Sentindo que a coisa mais valiosa de hoje foi ter encontrado Michael, que é praticamente uma torre de vigilância e um escoteiro fundidos, ele estava muito satisfeito. Depois de organizar os espólios, eles podem até conseguir sair dessa área muito habitada, vagando por onde houver menos infectados, com a habilidade de Radar, evitar lutas e se preparar para alguma inevitável também é possível.
Relaxado, Ayslan olhou para o obediente Michael e comentou: — Nesse caso, você não seria um Esper? Logo sua habilidade que é extra sensorial é um ESP, sim, é assim que eles classificam esse tipo de habilidade. Quando eu estava na faculdade havia um professor especialista em estudos paranormais do tecido cerebral. Nunca vi pessoalmente, mas escutei que existem pessoas com habilidades esquisitas.
— Não soa nada legal, mas como odeio posers que falam sem propriedade, já que você disse que não é exatamente um super poder, então vamos com a nomenclatura certa.

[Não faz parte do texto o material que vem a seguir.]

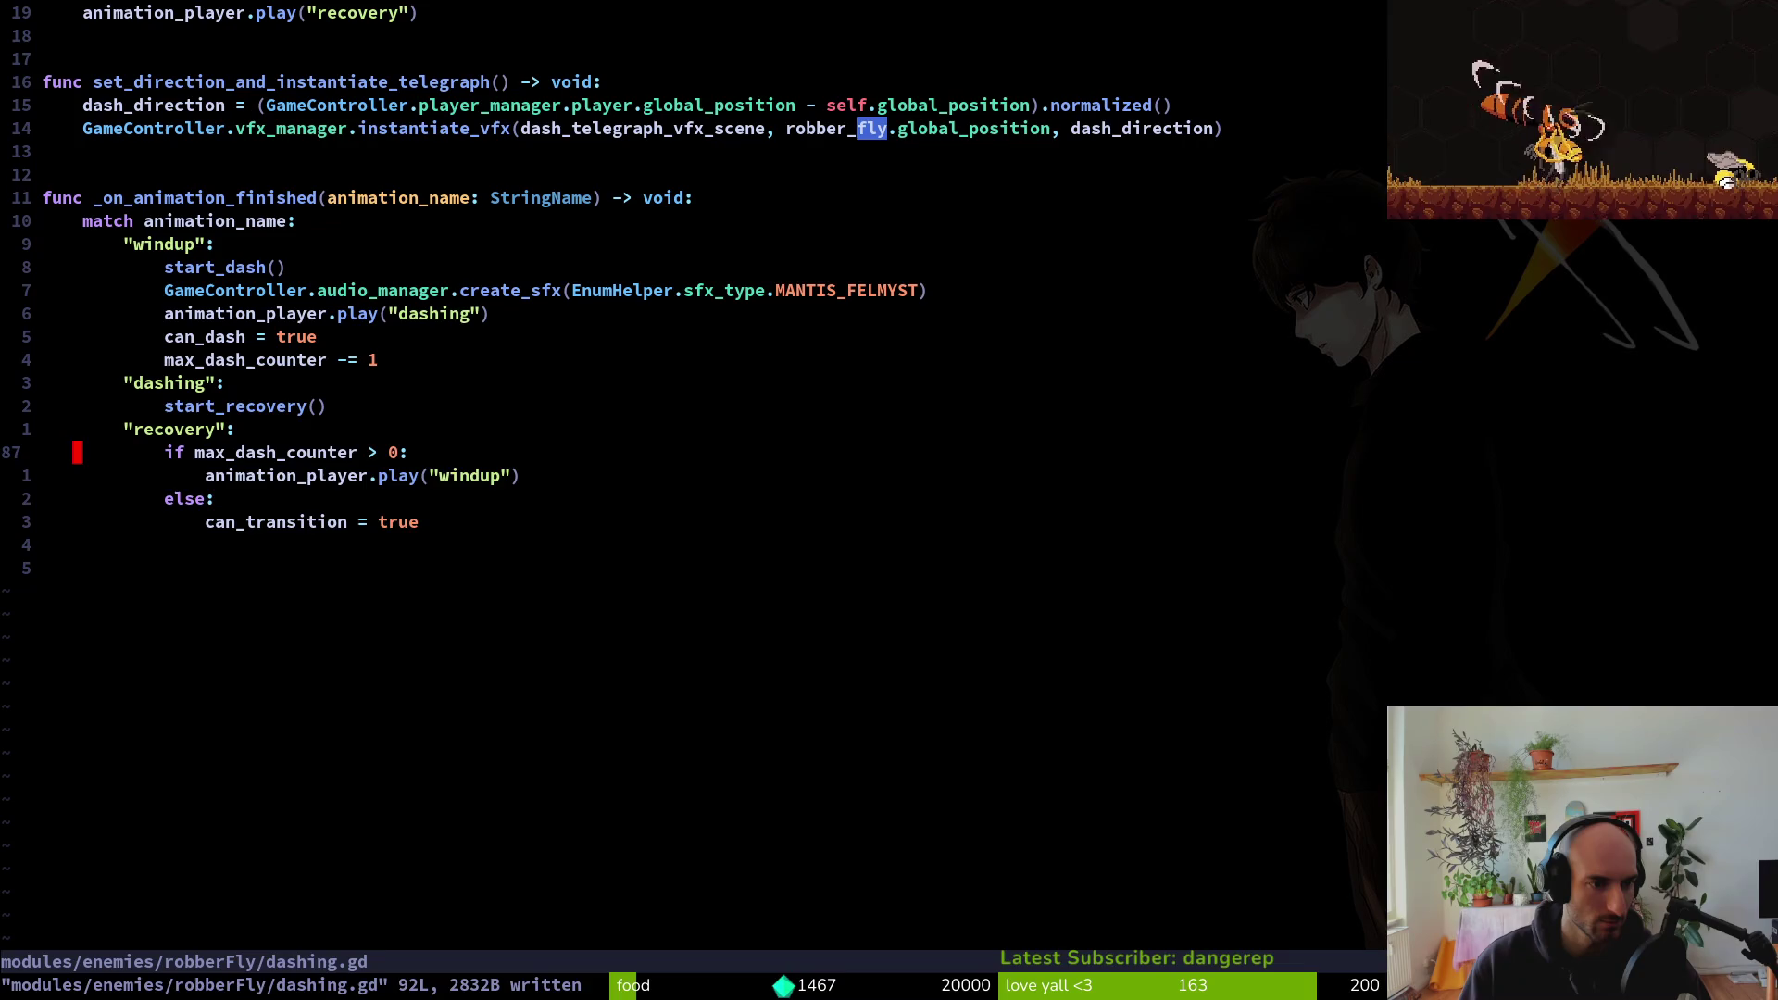
pyautogui.write('o')
pyautogui.write('start_')
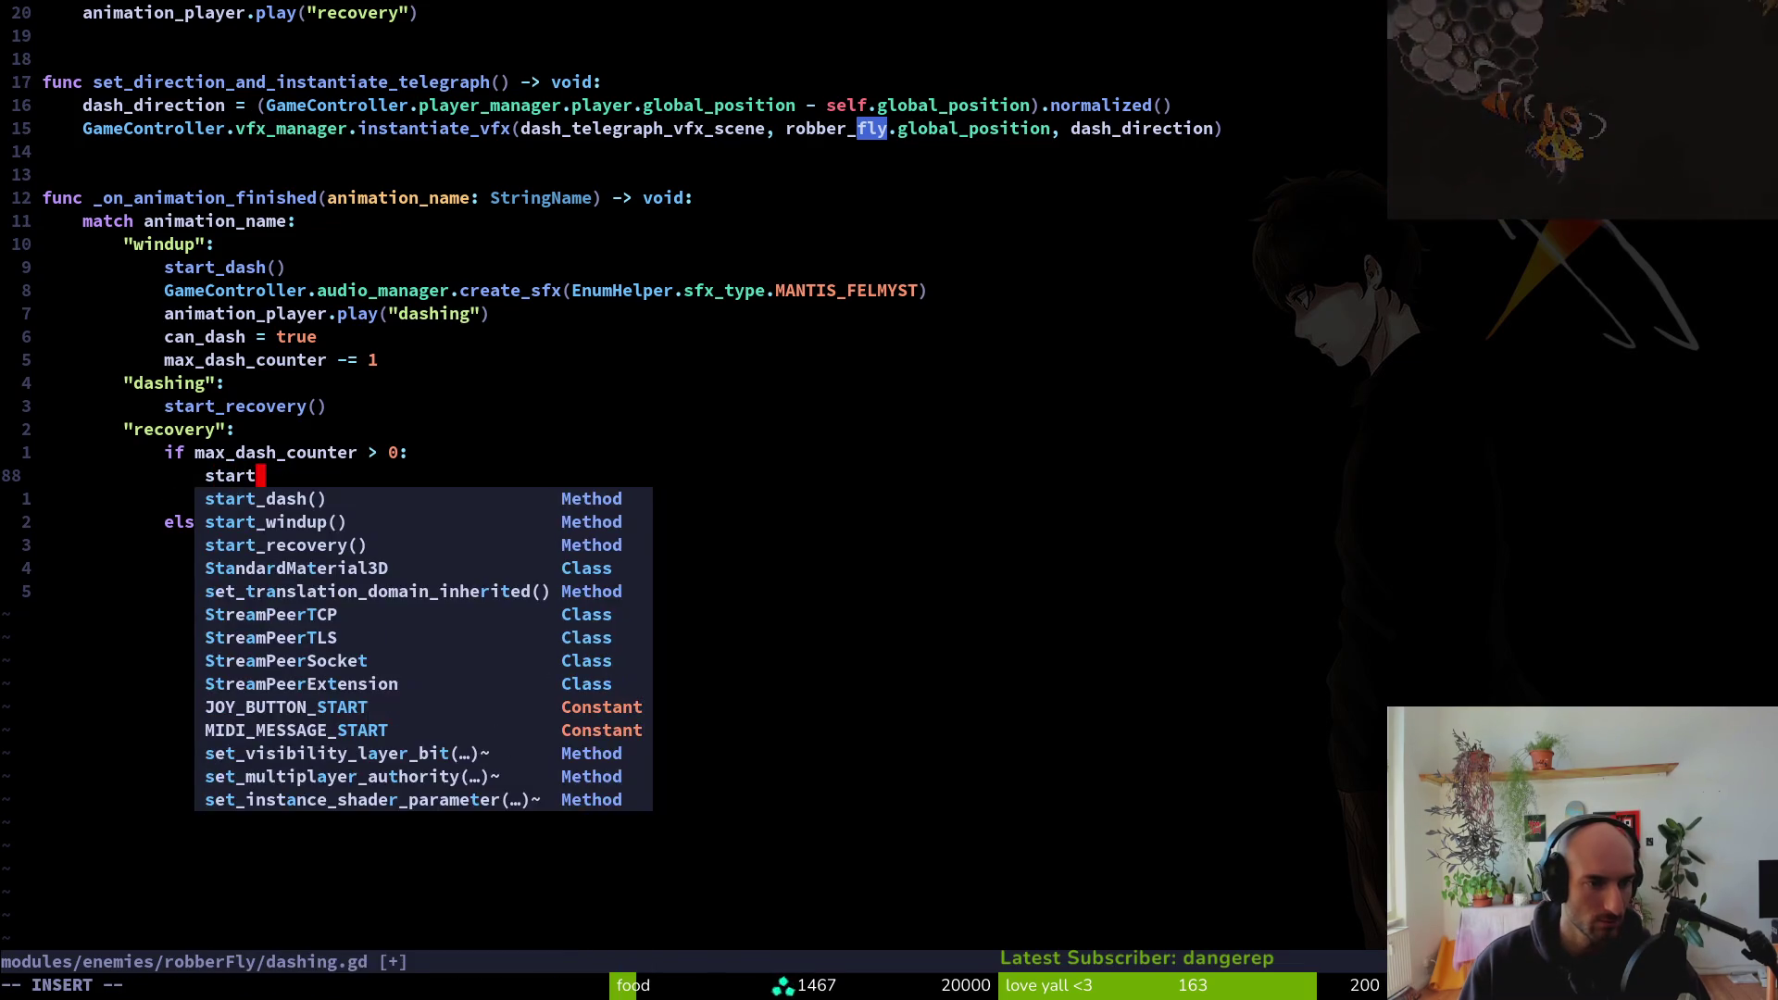
pyautogui.press('Return')
pyautogui.press('Escape')
pyautogui.press('j')
pyautogui.press('d')
pyautogui.press('d')
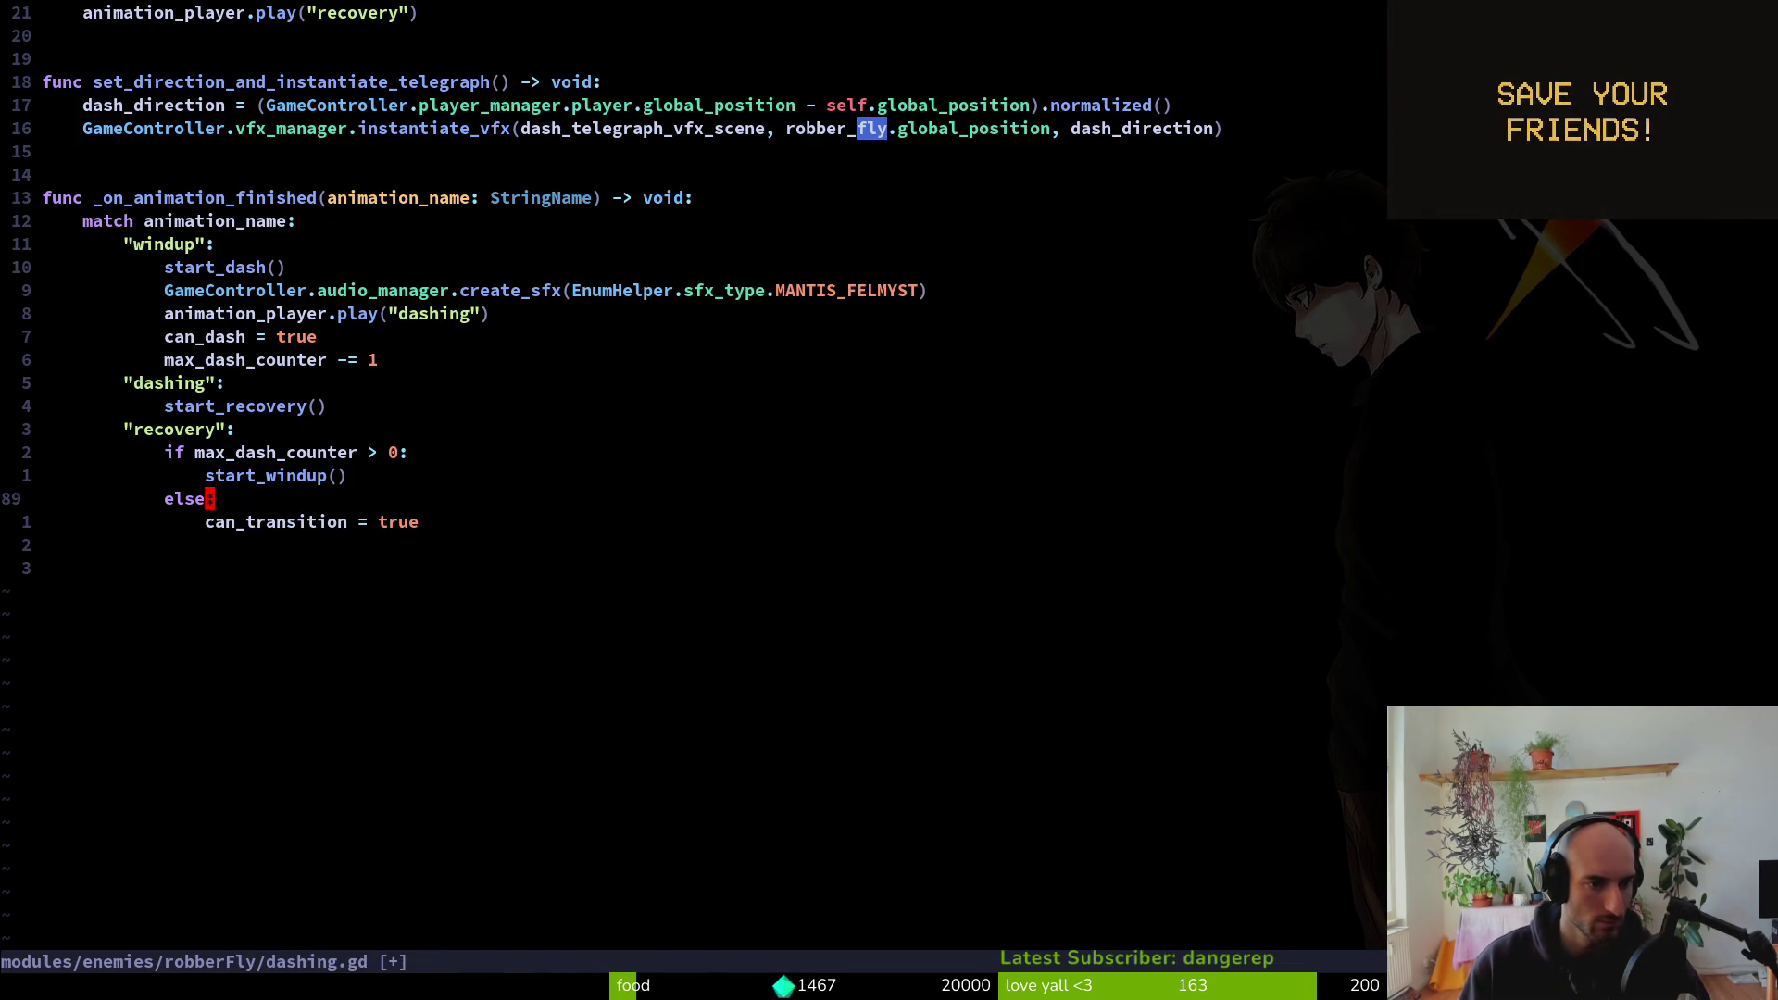
pyautogui.write(':w')
pyautogui.press('Return')
# Move the dash_cd start and dash_on_cd = true lines into enter(), save, and return to Godot
pyautogui.press('ctrl+o')
pyautogui.press('ctrl+o')
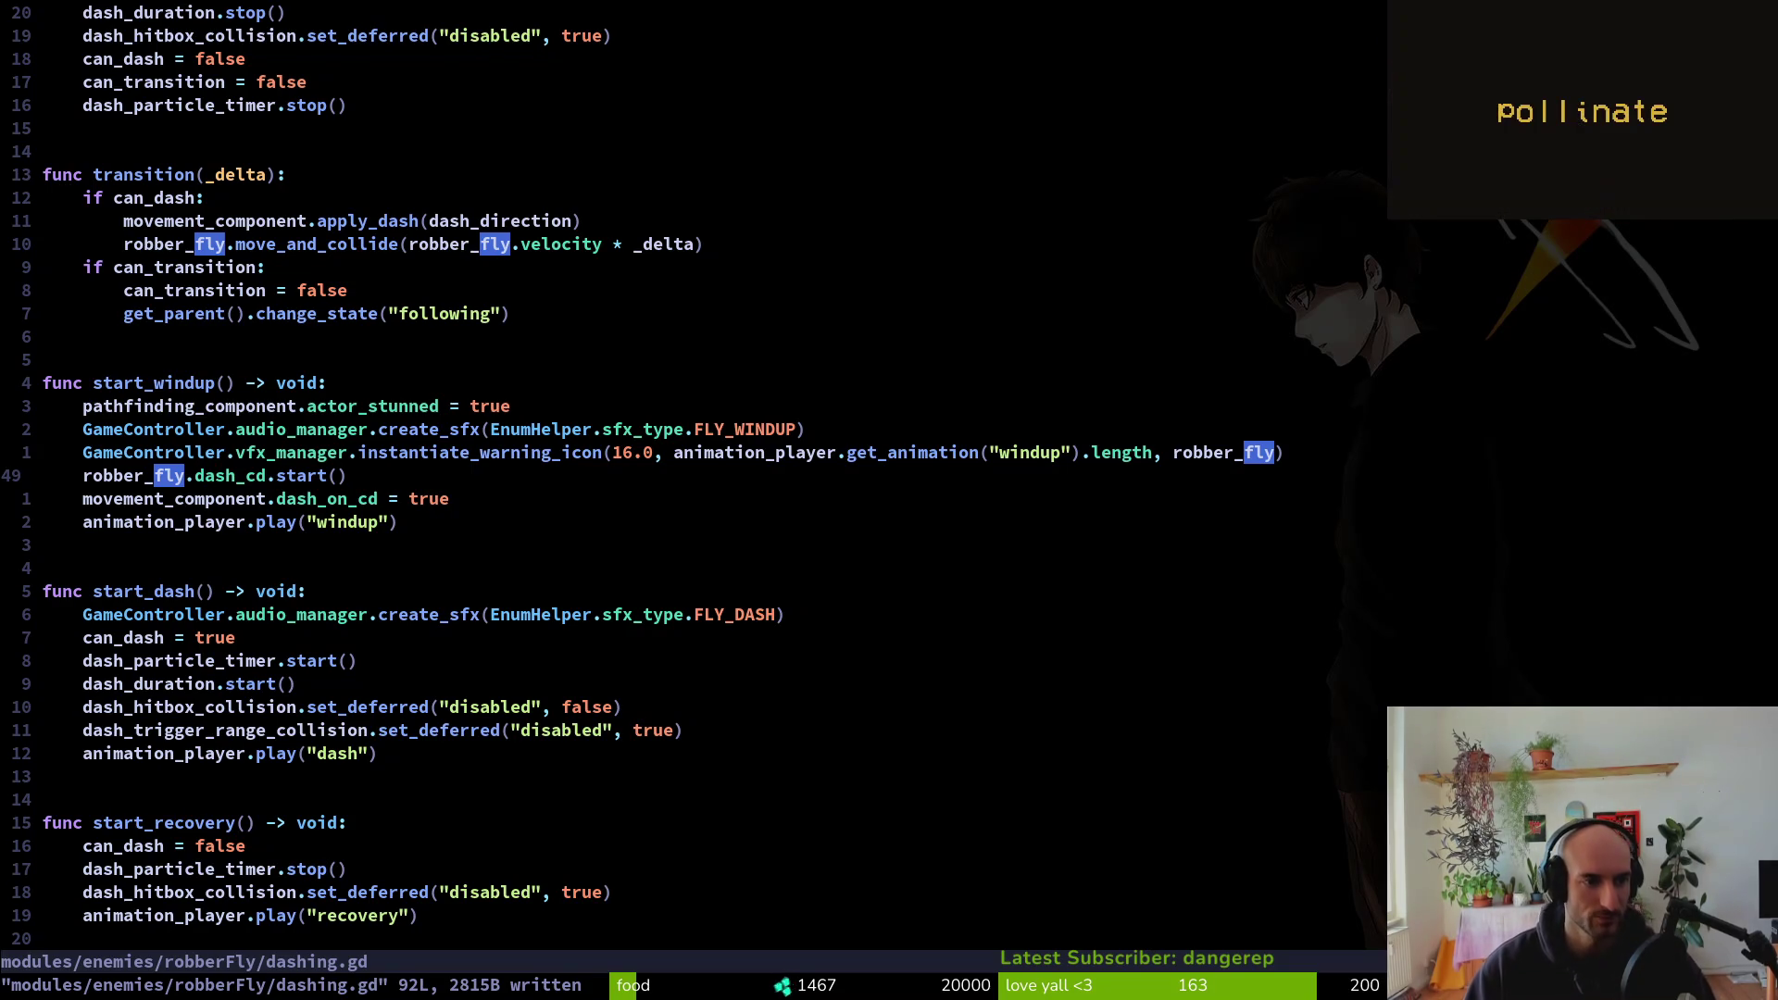
pyautogui.press('shift+v')
pyautogui.write('j')
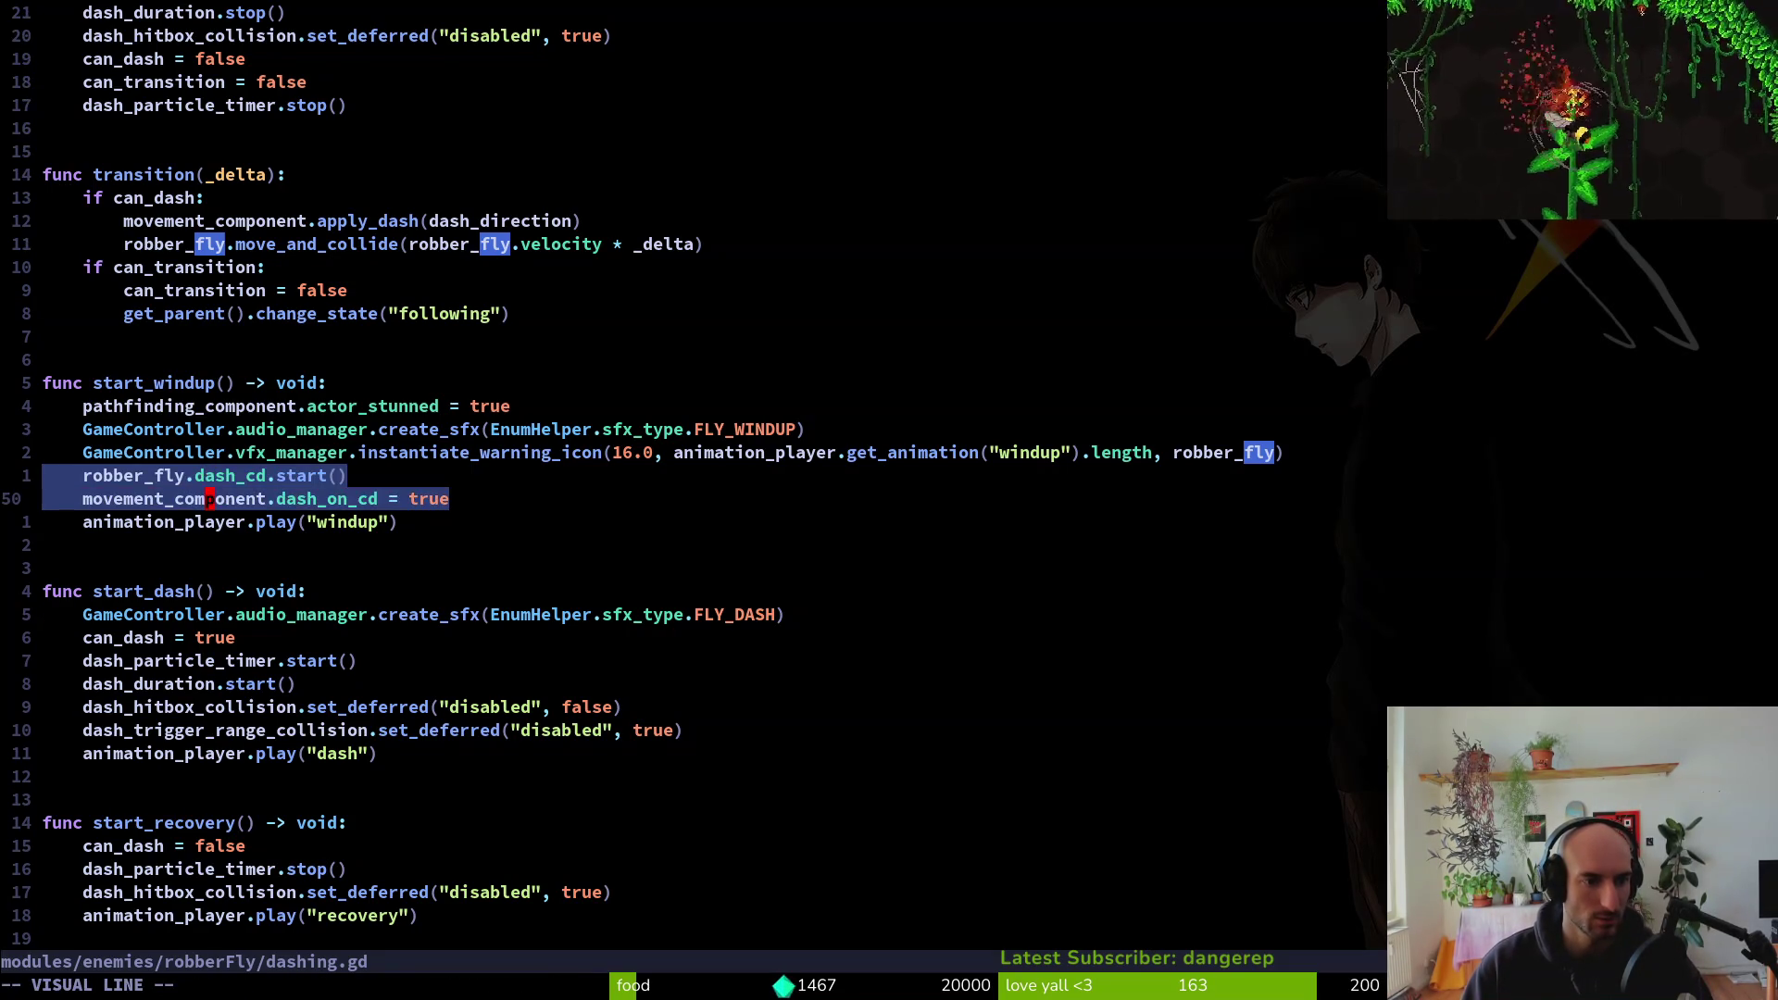
pyautogui.write('d:w')
pyautogui.press('Return')
pyautogui.press('ctrl+o')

Kay e Ayslan sentiam que o garoto era incrivelmente sensato, além disso ele tinha uma maturidade que você podia nem ver num adulto.
— Boa você é sensato, bem melhor que meus colegas da Facul — elogiou Kay sem hesitação.
Terminando de mover os suprimentos, os 3 entraram no AP fechando a porta por trás de si. Naquela noite, todos tinham esperanças de sobreviver, e a solidão e o desespero que durou uma semana se dissipou como nada.